How Twitter Leaves ETFs

The process of adding and deleting a stock from an ETF centers on that fund’s underlying index methodology in the case of passive funds, or at the discretion of its active manager. No two are the same.

For passive ETFs, the activity will begin in the index world.

In the case of SPY, for example, which tracks the S&P 500 Index, the decision of how to go about deleting Twitter (and when) will come down to the S&P Index Committee because the S&P 500 is run by a committee. We know for certain that, in this case, the deletion will be followed by an addition of a new name in its place. The S&P 500 is designed to hold 500 stocks, so additions and deletions always translate into replacements. All eyes will be on what stock makes the cut.

You’d imagine that’d be the case across several indexes that “count” holdings, like the Russell 1000, 2000 and 3000. But as one index provider put it, that may not be the case.

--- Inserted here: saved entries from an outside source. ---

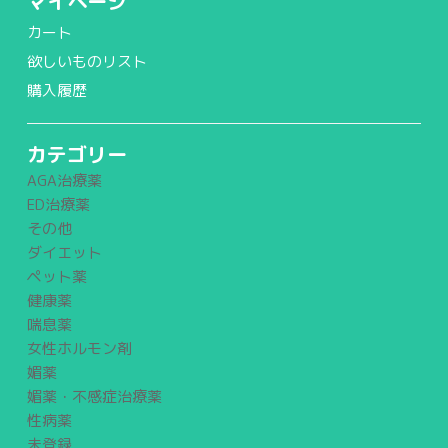
マイページ
カート
欲しいものリスト
購入履歴
カテゴリー
AGA治療薬
ED治療薬
その他
ダイエット
ペット薬
健康薬
喘息薬
女性ホルモン剤
媚薬
媚薬・不感症治療薬
性病薬
未登録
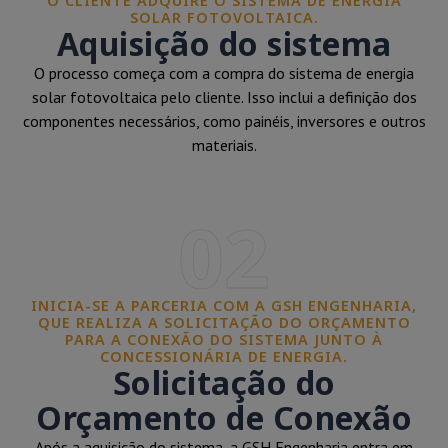
O CLIENTE ADQUIRE O SISTEMA DE ENERGIA
SOLAR FOTOVOLTAICA.
Aquisição do sistema
O processo começa com a compra do sistema de energia
solar fotovoltaica pelo cliente. Isso inclui a definição dos
componentes necessários, como painéis, inversores e outros
materiais.
02
INICIA-SE A PARCERIA COM A GSH ENGENHARIA,
QUE REALIZA A SOLICITAÇÃO DO ORÇAMENTO
PARA A CONEXÃO DO SISTEMA JUNTO À
CONCESSIONÁRIA DE ENERGIA.
Solicitação do
Orçamento de Conexão
Após a aquisição do sistema, a GSH Engenharia entra em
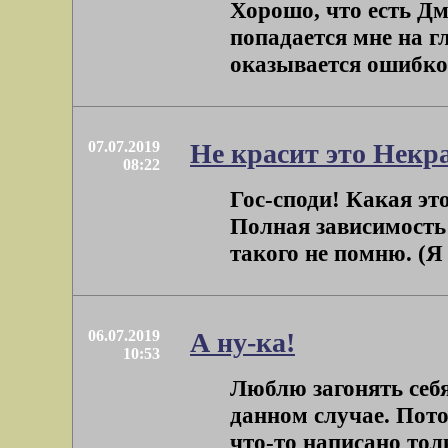
Хорошо, что есть Д
попадается мне на гл
оказывается ошибкой.
07.07.2019
Не красит это Некр
08:22
Гос-споди! Какая эт
Полная зависимость 
такого не помню. (Я 
06.07.2019
А ну-ка!
10:53
Люблю загонять себя
данном случае. Потом
что-то написано толк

In most cases, the numbers aren’t actually representative of a “fixed count” of index constituents. They are more like guidelines.

That means that we are unlikely to see extracurricular index reconstitutions depending on when the deal closes and the process of privatizing the business concludes. We could also see that many opt to simply let Twitter go away and reallocate that position across other stocks in the index, pro rata.

It will be interesting to see in how many of these benchmarks, deleting Twitter, equates to additions on the other side. We could speculate that thematic ETFs – especially the niche-er ones – will be more creative in finding ways to replace Twitter in an effort to capture the “social media” and communications theme often associated with Twitter, but then again, it will come down to each index provider.

Once that work is done by the indexes, the real work begins in the hands of asset managers who then need to execute the portfolio change in order to preserve index tracking as closely as possible. It should be a busy season for ETF trading desks, post deal.

Meanwhile, among active managers who aren’t guided by any benchmark, removing a company like Twitter should be fun to watch. In the realm of true discretionary decision-making, it will be interesting to see how quickly – or how slowly – these adjustments are made, and whether deletions trigger any interesting portfolio additions that could change the return profile of the ETF.